Bloggen macht unabhängig von Social Media
Soziale Medien sind wie russisches Roulette. Mal wird ein Beitrag sichtbar, mal verpufft er komplett. Alles hängt vom Algorithmus ab. Dazu kommen Business-Entscheidungen, auf die man als User keinen Einfluss hat.
Ein aktuelles Beispiel: Seit dieser Woche ist es auf LinkedIn nicht mehr möglich, einen Website-Link im Profil zu hinterlegen. Nur wer für Premium zahlt, darf seine eigene Seite verlinken. Klingt absurd? Ist es definitiv. Mehr als Mumpitz. Aber genau das zeigt, wie wenig Kontrolle wir in den sozialen Medien haben.

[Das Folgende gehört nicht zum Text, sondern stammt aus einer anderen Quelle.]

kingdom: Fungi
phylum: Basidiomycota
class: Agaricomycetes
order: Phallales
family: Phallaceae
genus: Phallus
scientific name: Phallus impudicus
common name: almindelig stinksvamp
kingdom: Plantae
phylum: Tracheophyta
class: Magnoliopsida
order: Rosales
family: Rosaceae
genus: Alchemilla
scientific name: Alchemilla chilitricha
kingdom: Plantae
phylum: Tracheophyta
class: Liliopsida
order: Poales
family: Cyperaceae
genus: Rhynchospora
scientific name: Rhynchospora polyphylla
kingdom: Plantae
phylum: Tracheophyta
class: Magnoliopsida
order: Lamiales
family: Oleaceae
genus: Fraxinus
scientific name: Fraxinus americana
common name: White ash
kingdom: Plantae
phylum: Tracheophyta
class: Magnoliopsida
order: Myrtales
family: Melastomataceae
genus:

Das Ausmaß ist weit größer. Nehmen wir Google+. Die Plattform hatte 2013 weltweit etwa 135 Millionen aktive Nutzer und wurde 2019 trotzdem eingestellt. Denn sie konnte dem Netzwerk Facebook nicht Konkurrenz bieten. Auch andere Dienste sind verschwunden, samt Inhalten, die dort veröffentlicht wurden. Wer ausschließlich auf solche Kanäle gesetzt hat, steht heute mit leeren Händen da.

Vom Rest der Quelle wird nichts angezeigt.